So my interview with pagan centered podcast just came out. This interview was...well it wasn't an interview. It was a bunch of people grilling me about pop culture magic. I did my best to answer them civilly, though I lost a bit of my temper when several of them were downright insulting. I'm used to people being resistant to the concept of integrating pop culture to magic. I've certainly heard my share of critiques about it, but this interview reminded me of the pagan bunny hunter club...people who would "hunt" pagans who didn't share similar beliefs that they had. In the pagan bunny hunter club, and also in the case of the majority of the people on this podcast, what I'm struck by is the fundamentalism and close-mindedness that informs the attitudes of the people. As you'll probably hear, if you listen to this episode, the majority of the interviewers weren't really familiar with my work and didn't think it was worth their time or effort to become familiar. How that then makes them experts in critiquing said work is beyond me.

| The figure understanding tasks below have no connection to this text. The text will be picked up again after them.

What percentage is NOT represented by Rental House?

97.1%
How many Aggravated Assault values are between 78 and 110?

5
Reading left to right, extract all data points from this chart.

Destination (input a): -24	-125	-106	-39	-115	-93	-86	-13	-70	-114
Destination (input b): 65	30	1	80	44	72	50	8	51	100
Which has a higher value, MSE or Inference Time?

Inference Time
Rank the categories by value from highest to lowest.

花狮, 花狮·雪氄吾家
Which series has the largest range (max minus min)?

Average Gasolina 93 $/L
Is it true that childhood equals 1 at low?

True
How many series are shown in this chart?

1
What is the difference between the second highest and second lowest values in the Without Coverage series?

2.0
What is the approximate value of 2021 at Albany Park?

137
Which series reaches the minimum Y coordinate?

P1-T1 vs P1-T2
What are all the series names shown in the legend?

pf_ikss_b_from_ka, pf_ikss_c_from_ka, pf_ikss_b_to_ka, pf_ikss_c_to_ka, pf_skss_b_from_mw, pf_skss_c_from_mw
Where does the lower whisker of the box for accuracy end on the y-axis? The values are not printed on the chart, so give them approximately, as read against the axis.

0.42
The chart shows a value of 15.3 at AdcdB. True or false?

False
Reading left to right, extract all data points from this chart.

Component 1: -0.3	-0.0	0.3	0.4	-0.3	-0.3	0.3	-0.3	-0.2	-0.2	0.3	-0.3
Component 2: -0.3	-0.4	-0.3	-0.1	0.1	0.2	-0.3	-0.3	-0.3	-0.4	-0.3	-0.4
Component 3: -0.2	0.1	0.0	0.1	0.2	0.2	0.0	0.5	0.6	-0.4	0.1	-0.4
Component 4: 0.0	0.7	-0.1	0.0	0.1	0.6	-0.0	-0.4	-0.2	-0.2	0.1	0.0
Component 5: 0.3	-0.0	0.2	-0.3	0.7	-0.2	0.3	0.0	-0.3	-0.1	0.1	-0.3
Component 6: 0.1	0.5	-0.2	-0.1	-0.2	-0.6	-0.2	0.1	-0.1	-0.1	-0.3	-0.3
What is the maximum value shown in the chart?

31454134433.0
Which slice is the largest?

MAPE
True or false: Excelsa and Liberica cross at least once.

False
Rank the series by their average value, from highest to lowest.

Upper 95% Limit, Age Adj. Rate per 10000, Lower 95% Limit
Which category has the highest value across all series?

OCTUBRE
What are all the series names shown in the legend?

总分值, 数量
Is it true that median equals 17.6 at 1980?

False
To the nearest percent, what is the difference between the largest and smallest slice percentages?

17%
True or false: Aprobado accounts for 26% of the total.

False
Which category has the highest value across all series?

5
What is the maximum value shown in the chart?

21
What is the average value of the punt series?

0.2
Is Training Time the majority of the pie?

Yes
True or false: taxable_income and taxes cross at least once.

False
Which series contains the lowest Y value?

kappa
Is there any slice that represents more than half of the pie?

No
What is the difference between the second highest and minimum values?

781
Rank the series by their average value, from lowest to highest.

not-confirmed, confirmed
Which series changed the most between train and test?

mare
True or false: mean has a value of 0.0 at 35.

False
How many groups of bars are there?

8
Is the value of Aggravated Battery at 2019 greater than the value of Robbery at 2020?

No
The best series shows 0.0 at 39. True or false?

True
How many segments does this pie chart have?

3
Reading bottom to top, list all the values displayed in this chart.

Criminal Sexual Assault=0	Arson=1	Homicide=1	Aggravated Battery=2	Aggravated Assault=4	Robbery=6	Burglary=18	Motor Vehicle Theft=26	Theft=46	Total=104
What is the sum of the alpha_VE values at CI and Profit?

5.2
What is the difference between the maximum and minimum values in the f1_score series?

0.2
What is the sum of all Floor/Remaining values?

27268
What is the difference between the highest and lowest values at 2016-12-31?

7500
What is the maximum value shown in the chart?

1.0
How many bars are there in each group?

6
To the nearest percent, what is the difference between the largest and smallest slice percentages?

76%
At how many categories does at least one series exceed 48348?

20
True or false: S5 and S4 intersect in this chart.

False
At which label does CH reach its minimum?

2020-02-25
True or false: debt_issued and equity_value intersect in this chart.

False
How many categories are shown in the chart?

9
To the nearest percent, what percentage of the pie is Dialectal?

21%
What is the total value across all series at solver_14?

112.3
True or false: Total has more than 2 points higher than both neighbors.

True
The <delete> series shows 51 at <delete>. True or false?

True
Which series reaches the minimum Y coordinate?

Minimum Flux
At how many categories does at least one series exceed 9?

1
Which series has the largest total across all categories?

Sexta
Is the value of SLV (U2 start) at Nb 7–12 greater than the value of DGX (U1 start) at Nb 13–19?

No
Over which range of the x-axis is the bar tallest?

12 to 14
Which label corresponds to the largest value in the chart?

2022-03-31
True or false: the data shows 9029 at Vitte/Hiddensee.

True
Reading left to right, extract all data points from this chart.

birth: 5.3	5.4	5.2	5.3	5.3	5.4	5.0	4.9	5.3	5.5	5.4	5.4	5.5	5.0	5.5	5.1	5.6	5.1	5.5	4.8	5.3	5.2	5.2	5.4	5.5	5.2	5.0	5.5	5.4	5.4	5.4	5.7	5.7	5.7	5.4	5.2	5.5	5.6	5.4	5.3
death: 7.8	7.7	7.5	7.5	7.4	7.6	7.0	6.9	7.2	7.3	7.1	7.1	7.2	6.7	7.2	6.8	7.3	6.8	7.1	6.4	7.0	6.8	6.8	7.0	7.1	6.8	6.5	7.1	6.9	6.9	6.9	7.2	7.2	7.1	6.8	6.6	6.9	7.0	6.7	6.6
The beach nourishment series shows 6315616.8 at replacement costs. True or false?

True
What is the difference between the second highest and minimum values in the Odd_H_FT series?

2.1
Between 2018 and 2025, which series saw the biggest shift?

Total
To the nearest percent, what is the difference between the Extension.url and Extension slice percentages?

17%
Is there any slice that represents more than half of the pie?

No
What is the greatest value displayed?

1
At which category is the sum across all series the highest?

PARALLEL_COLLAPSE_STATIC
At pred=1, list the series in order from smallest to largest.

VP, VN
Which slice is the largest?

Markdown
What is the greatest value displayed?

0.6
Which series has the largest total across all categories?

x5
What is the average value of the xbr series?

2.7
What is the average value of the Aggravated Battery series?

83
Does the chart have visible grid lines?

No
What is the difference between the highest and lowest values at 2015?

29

I don't expect everyone to agree with how I do magic or think it's the best way to do it. But I really dislike what I consider to be an attempt to tell someone that his or her approach is invalid, because it doesn't fit within the paradigm of someone else. You can tell me it doesn't work for you, but don't try and tell me it won't work for others or that its blasphemous. I actually ended up tailoring some of my responses to fit the perspectives these people were coming from in order to actually communicate how pop culture magic can work. That was an interesting exercise in itself, because I mainly ended up using a psychological model of magic to discuss the concepts with them. That's not necessarily the model I would always use to discuss how magic works, but it was useful in this case and it seemed to at least cause us to arrive toward an uneasy consensus.
Not the best interview I've ever had and quite honestly in some ways very discouraging to see that there is such a prevalent attitude of fundamentalism, though not too surprising either. It's fair to say that in some ways this interview is representative of some of the disillusionment I've felt in regards to the pagan/occult communities.